Değerli okurlarım, şimdi “futbolun adaleti” adına yola çıktık ya, bunu biraz irdeleyelim. Bu oyunun içinde ne kadar adalet var, bu oyunun etrafındaki suni oyun ne kadar adil, bunlardan daha önemli olanı, kimler gerçekten adalet istiyor? Hepimizin bildiği gibi, bu oyunun adaleti konusu, aslında futbolun yumuşak karnıdır. Yumuşak yerlerde vakit geçirmek insanın başını belaya sokar. Bu bilinen bir gerçek…
Çünkü futbol oyunu bizlere hiçbir zaman adalet müsavat vaat etmez. Hakkıyla yenmek, güçlü rakibine yenilmek, adil bir müsabaka yönetmek ya da yönetilmesini gönülden arzu etmek, bunların hepsi de gerçekleşmeyecek, hep havada kalacak iddialar ve dileklerdir.
Öyle futbol müsabakaları izledim ki, (futbol oynadığım yıllarda bizzat tanık oldum) rakibinizin zayıf oluşu, formundan uzak oluşu söz konusu değil. Fakat 90 dakikanın 70 dakikasını tek kale oynuyorsunuz. O son 20 dakika da taç ve aut atışlarıyla geçiyor. O meşin yuvarlak bir türlü çerçeveden içeri girmiyor. Girmiyor ama serseri bir top gidip kalenizde gol oluyor. Belki de önemli bir müsabakayı 1–0 yenik bitiriyorsunuz. Buna üzülmemek, hayıflanmamak söz konusu olabilir mi?
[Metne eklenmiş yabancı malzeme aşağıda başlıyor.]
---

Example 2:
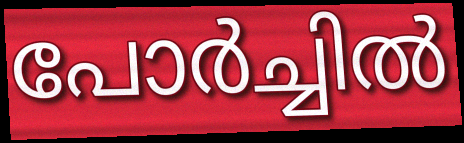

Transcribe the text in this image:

പോർച്ചിൽ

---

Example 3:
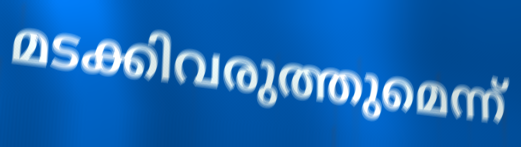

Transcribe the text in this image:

മടക്കിവരുത്തുമെന്ന്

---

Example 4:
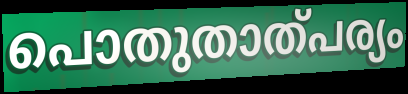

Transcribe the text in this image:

പൊതുതാത്പര്യം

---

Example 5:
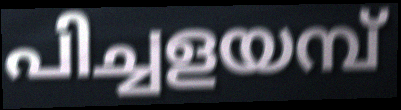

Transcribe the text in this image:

പിച്ചളയമ്പ്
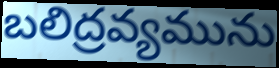
బలిద్రవ్యమును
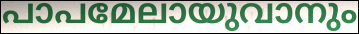
പാപമേലായുവാനും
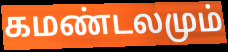
கமண்டலமும்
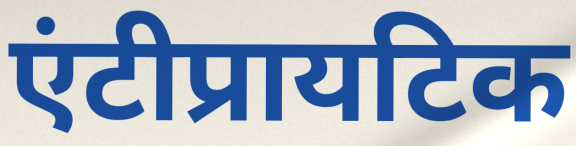
एंटीप्रायटिक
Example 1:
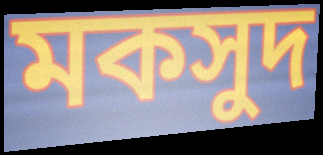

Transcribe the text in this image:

মকসুদ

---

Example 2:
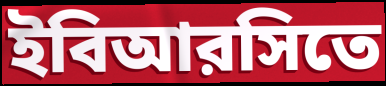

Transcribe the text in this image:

ইবিআরসিতে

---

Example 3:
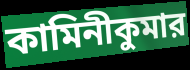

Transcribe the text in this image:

কামিনীকুমার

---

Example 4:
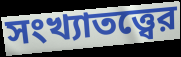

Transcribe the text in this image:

সংখ্যাতত্ত্বের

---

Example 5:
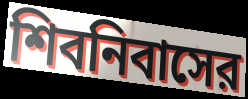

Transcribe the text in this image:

শিবনিবাসের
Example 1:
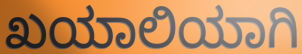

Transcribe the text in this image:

ಖಯಾಲಿಯಾಗಿ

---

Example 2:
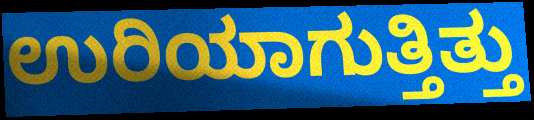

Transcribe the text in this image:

ಉರಿಯಾಗುತ್ತಿತ್ತು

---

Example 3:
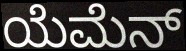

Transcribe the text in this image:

ಯೆಮೆನ್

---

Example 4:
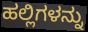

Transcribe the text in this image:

ಹಲ್ಲಿಗಳನ್ನು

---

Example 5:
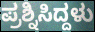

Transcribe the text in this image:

ಪ್ರಶ್ನಿಸಿದ್ದಳು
Birazcık düşündüğünüzde ‘top yuvarlak ve oyunun yapısında bunlar mevcut, bu yenilgilerden ders çıkarmamız gerekir’ diye düşünerek biraz rahatlarsınız ama futbolun adaletsizliğini kabulleniş maalesef kolay değildir. Özellikle bu yenilgi, o sezonun şampiyonluğuna neden olmuşsa, kazanmak yerine, yitirdiklerinizi de düşündüğünüzde, muhtemel yaşamınızın en kötü anısı olur.
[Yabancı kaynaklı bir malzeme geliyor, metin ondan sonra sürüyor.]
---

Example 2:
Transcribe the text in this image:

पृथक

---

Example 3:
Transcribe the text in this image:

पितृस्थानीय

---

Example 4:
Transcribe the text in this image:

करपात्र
Talih, kader, şanssızlık referansları arada bir devreye girse bile, geçici bir rahatlamanın dışında başka hiçbir şey olmaz. Büyük bir şanssızlık sonucu ya da futbolun adaletsizliği ile teselli olunmak her zaman mümkün olmuyor. Mutlaka daha geçerli, rahatlatıcı bir neden gerekiyor. Bunu da mutlaka buluyoruz. Bu nedenle, hakem kararları bu açıdan daima “ZAN” altındadır. Onların saniye de verdiği kararlar, anlı şanlı yorumcular tarafından saatlerce hatta günlerce eleştirilir. O pozisyon ekranlarda, bir ileri, bir geri oynatılır da oynatılır.
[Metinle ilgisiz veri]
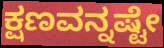
ಕ್ಷಣವನ್ನಷ್ಟೇ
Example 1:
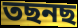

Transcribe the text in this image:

তছনছ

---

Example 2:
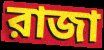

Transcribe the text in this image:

রাজা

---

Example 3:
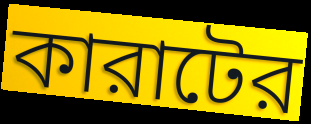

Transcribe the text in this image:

কারাটের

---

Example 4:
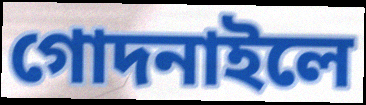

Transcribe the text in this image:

গোদনাইলে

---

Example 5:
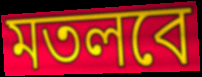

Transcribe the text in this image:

মতলবে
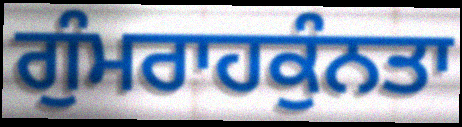
ਗੁੰਮਰਾਹਕੁੰਨਤਾ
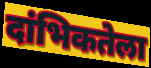
दांभिकतेला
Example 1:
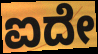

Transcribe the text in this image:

ಐದೇ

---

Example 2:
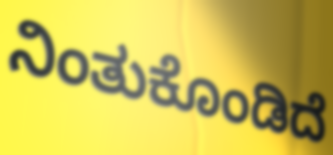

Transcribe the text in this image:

ನಿಂತುಕೊಂಡಿದೆ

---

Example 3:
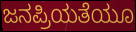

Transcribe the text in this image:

ಜನಪ್ರಿಯತೆಯೂ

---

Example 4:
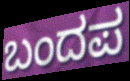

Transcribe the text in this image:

ಬಂದಪ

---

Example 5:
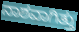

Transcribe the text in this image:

ನಾಶವಾಗಿತ್ತು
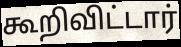
கூறிவிட்டார்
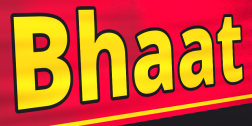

Hakem kararları, bu işi bilmeyenlerle de konuşulmuyor. Adam bir futbol takımının fanatiği ve müsabakayı da 2–0 kaybetmiştir. Alakasız bir ortamda hakem iki penaltımızı vermedi diyebiliyor. Üstelik bu cehalet yetmiyormuş gibi, bir de kendine yandaş arıyor.
Hakem kararları, çaldıkları düdükler çok önemlidir. Bir faul, bir penaltı kararı verirken saatlerce düşünmez ki. Saniyede düdüğünü çalmak zorunda ve durumunda… Verdiği karar neye mal olursa olsun, vebali günahı kendisine aittir. Oyunun şartları gereği verilen hakem kararlarını, mahkemeler bile bozmuyor, bozamıyor. Bariz bir kural hatası olmadıkça… Yarın devam edelim. Adalet denilince akan sular durmalı. Kasımpaşalı bunu bilmez.